Over our many years working with VoiceXML 2.0/2.1, we at Nu Echo have found a number of annoyances in the specification that we would very much like to be addressed in the upcoming VoiceXML 3.0. These are not far fetched, difficult to implement things. But they would certainly let us implement more easily some frequent requirements from customers and yield much better VUIs in the end.
And fixing these issues is not in contradiction to the new direction that VoiceXML 3.0 is taking.
(I could have entitled this post “some complaints about VoiceXML 2.1″, but I decided to turn it into one with a more positive bias.)
So here is a first attempt at a VoiceXML wishlist:
- Flag indicating use of DTMF termchar. Many customers ask us to enforce the use of a termination character like ‘#’ at some point in the dialog (the PIN number, for example). If we simply use the built-in grammars and specify a term char property, it is not possible to know if the key has been pressed at all when we get the result. Of course, the application can use a custom DTMF grammar, but it will have to explicitly strip the term char from the returned DTMF sequence. And custom DTMF grammars sometimes require the use of a speech recognition engine to work so they must be provisioned even for DTMF-only applications (which is a non-sense). Note that this feature exists for the <record> element.
- DTMF nomatch or speech nomatch? When a nomatch event occurs in a form allowing either speech or DTMF input, it not possible to know whether it’s the result of a wrong DTMF sequence entered or some speech not matching one of the active grammars. Such information would lead to better reprompting. For instance, suppose you activate some grammars for universal commands, then hitting the wrong key would lead to a prompt like “Invalid command. Please say …” instead of the more generic (and speech-specific) “I didn’t understand. Please say …”. VoiceXML 2.0 specifies that in the case of a nomatch (and a noinput as well), the value of application.lastresult$ is set, but the values are platform-dependent.
- DTMF sequence entered on nomatch. When a DTMF nomatch event occurs, the application does not know what DTMF sequence was entered. Having such information would also lead to more precise reprompting. (Well, some platforms may already provide it through the application.lastresult$ object. But that’s highly platform-specific. See point above)
- Mark information on hangup. In VoiceXML 2.1, mark elements can be interspersed with the application prompts so the application can know during which segment the caller barged-in. When callers hangup, however, the application cannot know the last mark reached. This information would improve reporting, letting us know whether people actually listen messages before hanging up.

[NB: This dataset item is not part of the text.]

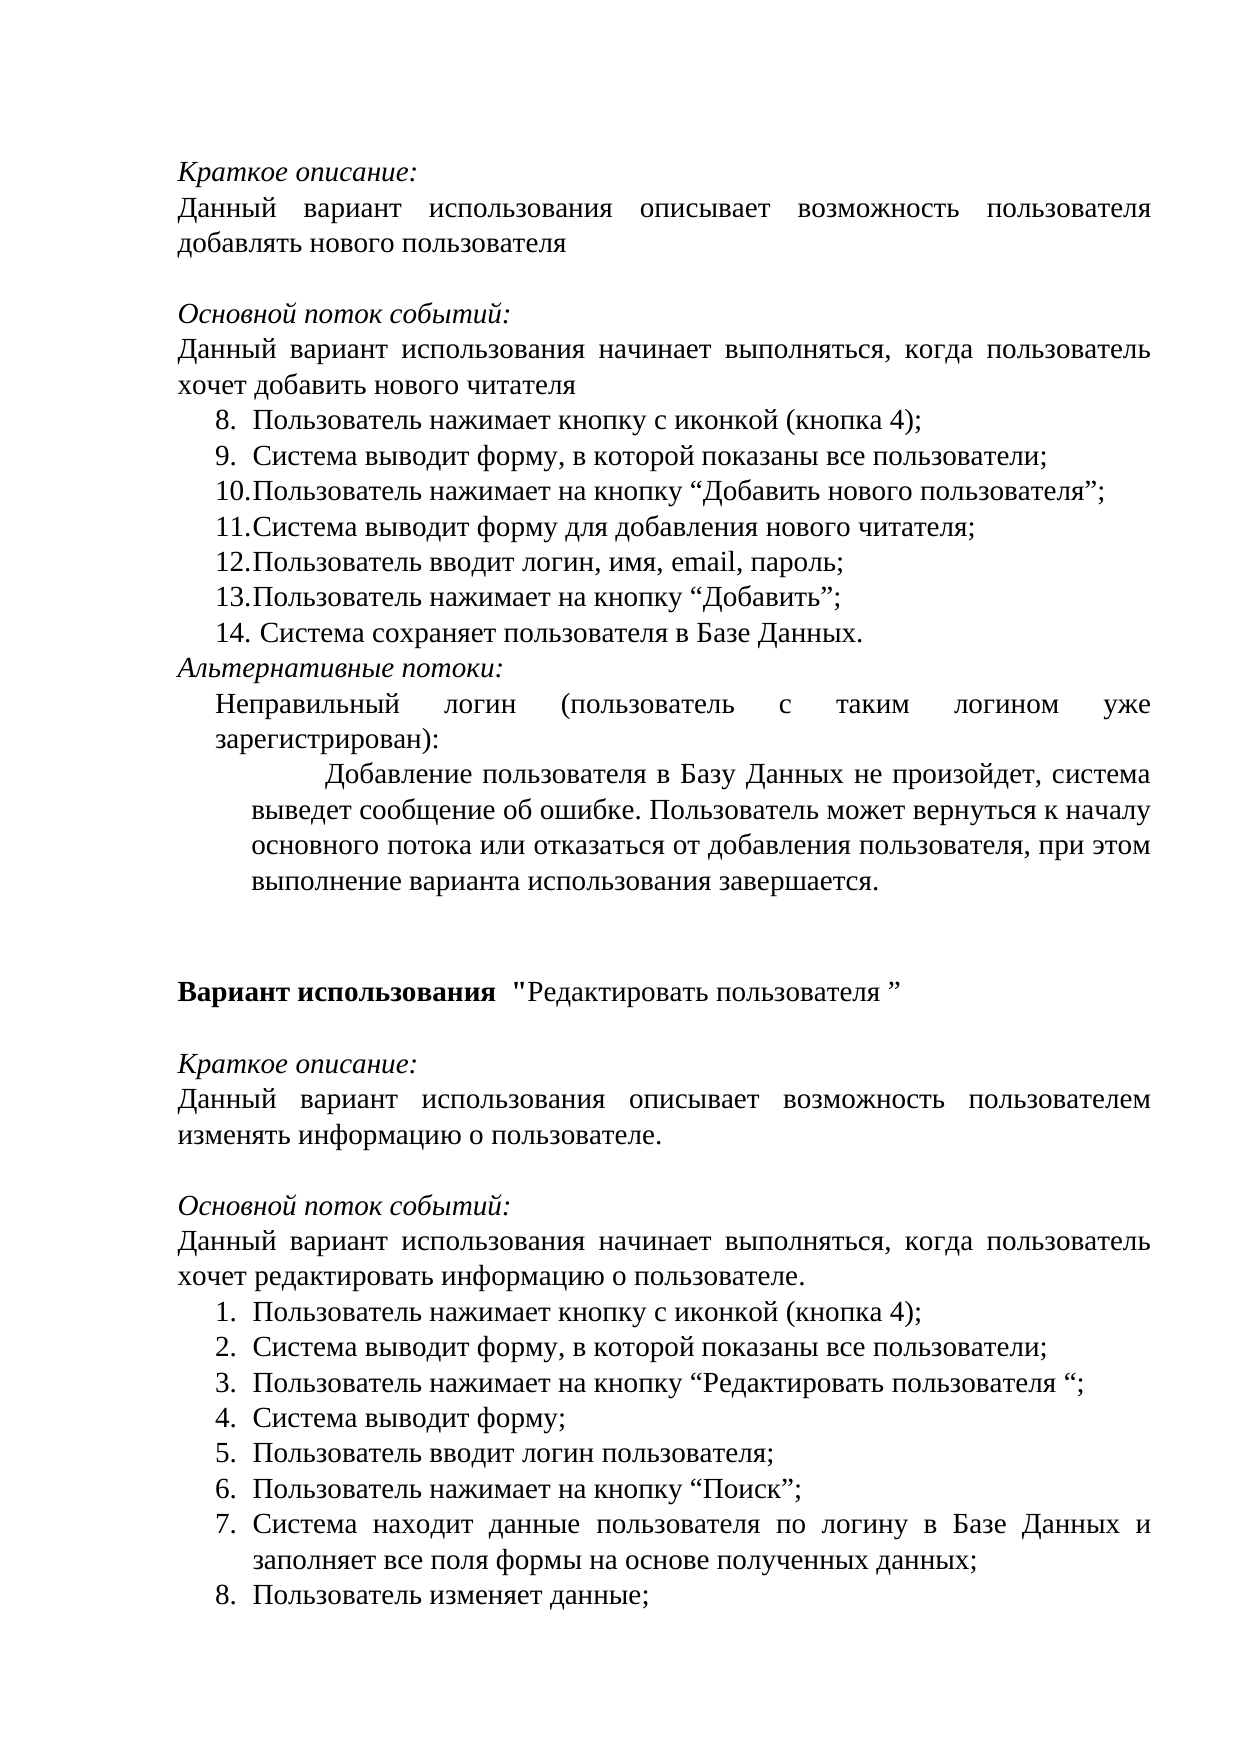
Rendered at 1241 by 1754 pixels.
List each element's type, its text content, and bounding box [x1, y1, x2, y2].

- Better support for RESTful services in data element. VoiceXML 2.1 only mandates support for GET and POST as the HTTP method in data elements. It should also support the other HTTP verbs as well (like PUT, DELETE) to enable the integration of VoiceXML applications to RESTful services. (Some platforms, like Voxeo Prophecy, already offer that kind of support.) Also, it would nice if data returned from web services be in JSON format instead of XML. (XML is so 2009, right? just kidding.) VoiceXML interpreters already embed an ECMAScript interpreter and it would be much more convenient to manipulate a JSON object than an XML object.
- Dynamic array of grammars. In VoiceXML 2.1, it is possible to build a sophisticated list of prompts using the foreach element. It would be handy to be able to do the same with grammars. Of course, one can generate a base grammar dynamically that references those grammars, but experience showed us that, with certain ASR engines, speech recognition performs differently on such grammars compared to parallel grammars. (This one would certainly be more difficult to specify, as grammars are not part of executable code, and they can appear at different scopes - document, form, field. So it’s a bit more far-fetched.) The main use case for such a feature is the writing of AJAX-like applications in VoiceXML.
- Barge-in modality. In some cases, it’d be nice to control the modality of barge-in, like allowing one to barge-in in DTMF, but not in speech. It would be as simple as specifying the barge-in as
“voice”, “dtmf”, “voice dtmf”, or “none” (instead of only “true” or “false”). - Flushing the prompt queue. Being able to explicitly flush the prompt queue would really be handy for prompts like “one moment please” <flush>.
That’s it for now. We have a couple more in store, but I wanted to keep the list short.
What do you think? Are there other small issues that you would like to be addressed by the upcoming VoiceXML 3.0?
I would like to thank my colleague Jean-Philippe Gariépy for bringing most of these issues to my attention. He’s the one who has to deal the most with the VoiceXML code that our internal dialog framework generates.